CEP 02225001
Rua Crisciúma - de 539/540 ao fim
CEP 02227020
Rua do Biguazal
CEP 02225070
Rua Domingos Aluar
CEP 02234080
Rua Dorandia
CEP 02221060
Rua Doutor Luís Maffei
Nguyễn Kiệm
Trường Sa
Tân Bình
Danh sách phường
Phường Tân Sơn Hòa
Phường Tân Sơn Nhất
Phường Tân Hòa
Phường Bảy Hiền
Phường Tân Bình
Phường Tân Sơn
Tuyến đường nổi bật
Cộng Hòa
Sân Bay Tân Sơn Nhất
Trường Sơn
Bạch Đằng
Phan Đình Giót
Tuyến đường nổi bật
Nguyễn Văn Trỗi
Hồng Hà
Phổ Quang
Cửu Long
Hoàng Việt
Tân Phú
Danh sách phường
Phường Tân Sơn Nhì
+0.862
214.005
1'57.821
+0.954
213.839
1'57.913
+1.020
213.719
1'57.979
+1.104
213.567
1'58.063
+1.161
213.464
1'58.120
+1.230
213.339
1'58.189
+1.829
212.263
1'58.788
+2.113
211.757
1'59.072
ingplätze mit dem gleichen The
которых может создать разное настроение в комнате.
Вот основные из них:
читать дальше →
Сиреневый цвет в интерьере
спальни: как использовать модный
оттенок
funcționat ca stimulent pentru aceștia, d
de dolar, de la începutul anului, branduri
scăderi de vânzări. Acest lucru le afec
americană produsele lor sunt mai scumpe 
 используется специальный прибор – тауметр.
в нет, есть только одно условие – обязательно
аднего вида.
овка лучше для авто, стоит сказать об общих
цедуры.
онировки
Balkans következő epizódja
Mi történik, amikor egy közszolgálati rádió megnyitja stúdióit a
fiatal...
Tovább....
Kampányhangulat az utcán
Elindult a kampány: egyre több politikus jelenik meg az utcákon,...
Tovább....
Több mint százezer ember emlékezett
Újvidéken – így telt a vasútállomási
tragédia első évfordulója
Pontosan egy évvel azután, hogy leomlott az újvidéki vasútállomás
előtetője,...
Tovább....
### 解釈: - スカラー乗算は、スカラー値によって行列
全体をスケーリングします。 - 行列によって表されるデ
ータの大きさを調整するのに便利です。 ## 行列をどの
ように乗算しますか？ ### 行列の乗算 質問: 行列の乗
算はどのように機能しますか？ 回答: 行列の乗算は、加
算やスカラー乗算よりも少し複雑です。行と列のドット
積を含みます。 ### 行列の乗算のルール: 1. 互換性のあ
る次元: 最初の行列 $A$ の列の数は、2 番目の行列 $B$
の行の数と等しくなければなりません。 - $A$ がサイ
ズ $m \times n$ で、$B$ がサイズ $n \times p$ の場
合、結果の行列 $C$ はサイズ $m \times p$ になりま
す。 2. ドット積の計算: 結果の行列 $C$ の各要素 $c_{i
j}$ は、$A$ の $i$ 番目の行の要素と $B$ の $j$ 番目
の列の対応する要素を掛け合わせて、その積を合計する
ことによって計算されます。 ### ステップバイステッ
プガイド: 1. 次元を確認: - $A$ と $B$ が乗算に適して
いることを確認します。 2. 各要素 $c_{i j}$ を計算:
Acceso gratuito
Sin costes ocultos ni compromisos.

══════════

§ **WORK ORDER**:
Each record must be returned in full and exactly.

§ **OUTPUT OF THE TASK**:
CEP 02225001
Rua Crisciúma - de 539/540 ao fim
CEP 02227020
Rua do Biguazal
CEP 02225070
Rua Domingos Aluar
CEP 02234080
Rua Dorandia
CEP 02221060
Rua Doutor Luís Maffei
Nguyễn Kiệm
Trường Sa
Tân Bình
Danh sách phường
Phường Tân Sơn Hòa
Phường Tân Sơn Nhất
Phường Tân Hòa
Phường Bảy Hiền
Phường Tân Bình
Phường Tân Sơn
Tuyến đường nổi bật
Cộng Hòa
Sân Bay Tân Sơn Nhất
Trường Sơn
Bạch Đằng
Phan Đình Giót
Tuyến đường nổi bật
Nguyễn Văn Trỗi
Hồng Hà
Phổ Quang
Cửu Long
Hoàng Việt
Tân Phú
Danh sách phường
Phường Tân Sơn Nhì
+0.862
214.005
1'57.821
+0.954
213.839
1'57.913
+1.020
213.719
1'57.979
+1.104
213.567
1'58.063
+1.161
213.464
1'58.120
+1.230
213.339
1'58.189
+1.829
212.263
1'58.788
+2.113
211.757
1'59.072
ingplätze mit dem gleichen The
которых может создать разное настроение в комнате.
Вот основные из них:
читать дальше →
Сиреневый цвет в интерьере
спальни: как использовать модный
оттенок
funcționat ca stimulent pentru aceștia, d
de dolar, de la începutul anului, branduri
scăderi de vânzări. Acest lucru le afec
americană produsele lor sunt mai scumpe 
 используется специальный прибор – тауметр.
в нет, есть только одно условие – обязательно
аднего вида.
овка лучше для авто, стоит сказать об общих
цедуры.
онировки
Balkans következő epizódja
Mi történik, amikor egy közszolgálati rádió megnyitja stúdióit a
fiatal...
Tovább....
Kampányhangulat az utcán
Elindult a kampány: egyre több politikus jelenik meg az utcákon,...
Tovább....
Több mint százezer ember emlékezett
Újvidéken – így telt a vasútállomási
tragédia első évfordulója
Pontosan egy évvel azután, hogy leomlott az újvidéki vasútállomás
előtetője,...
Tovább....
### 解釈: - スカラー乗算は、スカラー値によって行列
全体をスケーリングします。 - 行列によって表されるデ
ータの大きさを調整するのに便利です。 ## 行列をどの
ように乗算しますか？ ### 行列の乗算 質問: 行列の乗
算はどのように機能しますか？ 回答: 行列の乗算は、加
算やスカラー乗算よりも少し複雑です。行と列のドット
積を含みます。 ### 行列の乗算のルール: 1. 互換性のあ
る次元: 最初の行列 $A$ の列の数は、2 番目の行列 $B$
の行の数と等しくなければなりません。 - $A$ がサイ
ズ $m \times n$ で、$B$ がサイズ $n \times p$ の場
合、結果の行列 $C$ はサイズ $m \times p$ になりま
す。 2. ドット積の計算: 結果の行列 $C$ の各要素 $c_{i
j}$ は、$A$ の $i$ 番目の行の要素と $B$ の $j$ 番目
の列の対応する要素を掛け合わせて、その積を合計する
ことによって計算されます。 ### ステップバイステッ
プガイド: 1. 次元を確認: - $A$ と $B$ が乗算に適して
いることを確認します。 2. 各要素 $c_{i j}$ を計算:
Acceso gratuito
Sin costes ocultos ni compromisos.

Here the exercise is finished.